__TASK BRIEF__: What you return should match the data below exactly, line for line.

__INPUT DATA__:
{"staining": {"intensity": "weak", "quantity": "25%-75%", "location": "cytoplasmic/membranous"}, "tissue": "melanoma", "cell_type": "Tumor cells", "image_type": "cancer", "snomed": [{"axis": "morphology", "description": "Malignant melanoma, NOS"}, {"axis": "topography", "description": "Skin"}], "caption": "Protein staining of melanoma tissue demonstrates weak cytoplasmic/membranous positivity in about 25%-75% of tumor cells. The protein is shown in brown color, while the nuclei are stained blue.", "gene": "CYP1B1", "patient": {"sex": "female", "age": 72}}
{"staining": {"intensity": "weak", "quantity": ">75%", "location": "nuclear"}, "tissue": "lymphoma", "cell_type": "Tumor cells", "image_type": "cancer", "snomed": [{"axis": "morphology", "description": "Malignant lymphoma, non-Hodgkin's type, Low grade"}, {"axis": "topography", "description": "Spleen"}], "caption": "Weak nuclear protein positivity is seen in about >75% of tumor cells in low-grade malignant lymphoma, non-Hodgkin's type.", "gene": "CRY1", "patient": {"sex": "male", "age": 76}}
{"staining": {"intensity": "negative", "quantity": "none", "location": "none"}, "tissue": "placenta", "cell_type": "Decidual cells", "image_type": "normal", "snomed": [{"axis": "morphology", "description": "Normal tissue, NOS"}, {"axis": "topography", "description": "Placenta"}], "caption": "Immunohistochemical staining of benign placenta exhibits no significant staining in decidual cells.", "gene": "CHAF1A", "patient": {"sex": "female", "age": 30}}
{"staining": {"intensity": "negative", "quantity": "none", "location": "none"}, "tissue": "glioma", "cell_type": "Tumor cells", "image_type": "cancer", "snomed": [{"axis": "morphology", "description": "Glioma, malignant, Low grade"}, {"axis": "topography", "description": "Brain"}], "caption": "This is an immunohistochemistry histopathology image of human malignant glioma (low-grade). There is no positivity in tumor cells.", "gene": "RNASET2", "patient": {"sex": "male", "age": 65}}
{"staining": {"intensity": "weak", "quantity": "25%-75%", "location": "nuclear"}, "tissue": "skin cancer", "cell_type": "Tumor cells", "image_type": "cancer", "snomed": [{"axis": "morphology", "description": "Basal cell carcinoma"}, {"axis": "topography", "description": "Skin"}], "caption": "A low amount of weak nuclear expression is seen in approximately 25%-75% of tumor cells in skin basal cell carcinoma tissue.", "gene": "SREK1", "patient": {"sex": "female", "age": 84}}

__ANSWER TO THIS EXERCISE__:
{"staining": {"intensity": "weak", "quantity": "25%-75%", "location": "cytoplasmic/membranous"}, "tissue": "melanoma", "cell_type": "Tumor cells", "image_type": "cancer", "snomed": [{"axis": "morphology", "description": "Malignant melanoma, NOS"}, {"axis": "topography", "description": "Skin"}], "caption": "Protein staining of melanoma tissue demonstrates weak cytoplasmic/membranous positivity in about 25%-75% of tumor cells. The protein is shown in brown color, while the nuclei are stained blue.", "gene": "CYP1B1", "patient": {"sex": "female", "age": 72}}
{"staining": {"intensity": "weak", "quantity": ">75%", "location": "nuclear"}, "tissue": "lymphoma", "cell_type": "Tumor cells", "image_type": "cancer", "snomed": [{"axis": "morphology", "description": "Malignant lymphoma, non-Hodgkin's type, Low grade"}, {"axis": "topography", "description": "Spleen"}], "caption": "Weak nuclear protein positivity is seen in about >75% of tumor cells in low-grade malignant lymphoma, non-Hodgkin's type.", "gene": "CRY1", "patient": {"sex": "male", "age": 76}}
{"staining": {"intensity": "negative", "quantity": "none", "location": "none"}, "tissue": "placenta", "cell_type": "Decidual cells", "image_type": "normal", "snomed": [{"axis": "morphology", "description": "Normal tissue, NOS"}, {"axis": "topography", "description": "Placenta"}], "caption": "Immunohistochemical staining of benign placenta exhibits no significant staining in decidual cells.", "gene": "CHAF1A", "patient": {"sex": "female", "age": 30}}
{"staining": {"intensity": "negative", "quantity": "none", "location": "none"}, "tissue": "glioma", "cell_type": "Tumor cells", "image_type": "cancer", "snomed": [{"axis": "morphology", "description": "Glioma, malignant, Low grade"}, {"axis": "topography", "description": "Brain"}], "caption": "This is an immunohistochemistry histopathology image of human malignant glioma (low-grade). There is no positivity in tumor cells.", "gene": "RNASET2", "patient": {"sex": "male", "age": 65}}
{"staining": {"intensity": "weak", "quantity": "25%-75%", "location": "nuclear"}, "tissue": "skin cancer", "cell_type": "Tumor cells", "image_type": "cancer", "snomed": [{"axis": "morphology", "description": "Basal cell carcinoma"}, {"axis": "topography", "description": "Skin"}], "caption": "A low amount of weak nuclear expression is seen in approximately 25%-75% of tumor cells in skin basal cell carcinoma tissue.", "gene": "SREK1", "patient": {"sex": "female", "age": 84}}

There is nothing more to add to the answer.